(I wrote this several years ago but today—the day before Father’s Day, seemed like a good time to post it. Thanks to Paula Morrel and the good people at Tales from the South for allowing me to share it on their program and including it in their book, Tales from the South: Volume 2).
It is the 10th of August, 1994. I have just taken over for my two brothers who stayed with Dad during the night. The sun is shining, the dew is evaporating, and it is shaping up to be another hot August day in Alabama. I am watching “In The Heat Of The Night” when my wife comes into Dad’s bedroom. She stands behind my chair and I stretch my arms out behind my head to hug her. She notices that Dad’s breathing has stopped. I’m not alarmed because he has done this before and after a few seconds he will begin a pattern of rhythmic breathing. This time it is different though. He doesn’t begin breathing and goose bumps cover his neck and shoulders. He is losing color. I tell my wife to turn off the television and get Mom and my sister.

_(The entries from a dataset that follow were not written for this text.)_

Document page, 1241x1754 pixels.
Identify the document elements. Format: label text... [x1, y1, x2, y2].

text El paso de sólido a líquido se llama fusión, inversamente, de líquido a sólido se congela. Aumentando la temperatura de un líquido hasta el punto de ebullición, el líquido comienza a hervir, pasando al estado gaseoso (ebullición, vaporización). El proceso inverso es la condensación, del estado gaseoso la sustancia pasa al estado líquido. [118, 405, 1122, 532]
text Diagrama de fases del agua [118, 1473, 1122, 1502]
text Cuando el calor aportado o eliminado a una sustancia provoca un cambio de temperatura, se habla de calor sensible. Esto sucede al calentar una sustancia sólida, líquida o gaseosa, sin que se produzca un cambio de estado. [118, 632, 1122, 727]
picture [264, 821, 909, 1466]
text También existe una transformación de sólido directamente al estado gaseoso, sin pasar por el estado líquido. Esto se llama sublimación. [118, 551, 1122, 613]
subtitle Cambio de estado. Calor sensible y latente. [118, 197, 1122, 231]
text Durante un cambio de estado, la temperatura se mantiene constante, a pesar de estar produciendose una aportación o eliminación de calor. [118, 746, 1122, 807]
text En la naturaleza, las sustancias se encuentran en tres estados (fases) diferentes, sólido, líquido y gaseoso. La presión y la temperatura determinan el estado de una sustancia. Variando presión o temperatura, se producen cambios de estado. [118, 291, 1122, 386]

He had been diagnosed with cancer four years before. It was followed by the usual litany of treatments—surgery, chemotherapy, but no radiation. He had seen what it had done to his father and made the decision that some treatments weren’t worth the price they exacted. It was a quantity of life vs. quality of life decision and Dad, an aerospace engineer, analyzed it, made up his mind, and moved on. It turned out to be a good decision for him. He enjoyed good overall health despite his illness and was able to do just about anything he wanted.
It was mid-June when Mom had called and told me that the treatments were no longer effective. It was the same day that Ryne Sandberg, the all-star second baseman for the Chicago Cubs, announced his retirement. Of course, news of Sandberg’s retirement paled in comparison to that concerning my father, but it bonded to the news of Dad and formed one of those permanent connections in your mind like JFK’s assassination and whatever you were doing when you heard about it.
I had seen him in early July and then made another trip up in late July when he started to take a turn for the worse. Both he and Mom chided me for coming since such lapses were to be expected and I couldn’t take off work and come every time something happened. It turned out to be one of the smartest things I’ve ever done. I was able to spend some quality time with Dad, who by that time was on oxygen with the lines strewn throughout the house. I remember him telling me to take care of Mom. I also remember us eating what became our last supper—barbequed chicken with white sauce. I’d never been a big fan of barbecued chicken up to that time, but for some reason it tasted great that day and it has ever since. We both ate heartily. Afterwards, he sat in a chair, doubled over in discomfort—from a combination of too much food in his stomach and too much cancer in his lungs. I remember placing my hand on his back and asking if he was in a lot of pain. No, just uncomfortable. That’s all he ever said on the matter of pain, just uncomfortable. He may have told Mother something else but that was all he ever said to me. The next night, he wasn’t able to eat at all. My dad took great pleasure in simple things and eating was one of them. When he was too sick to eat, I knew things were bad.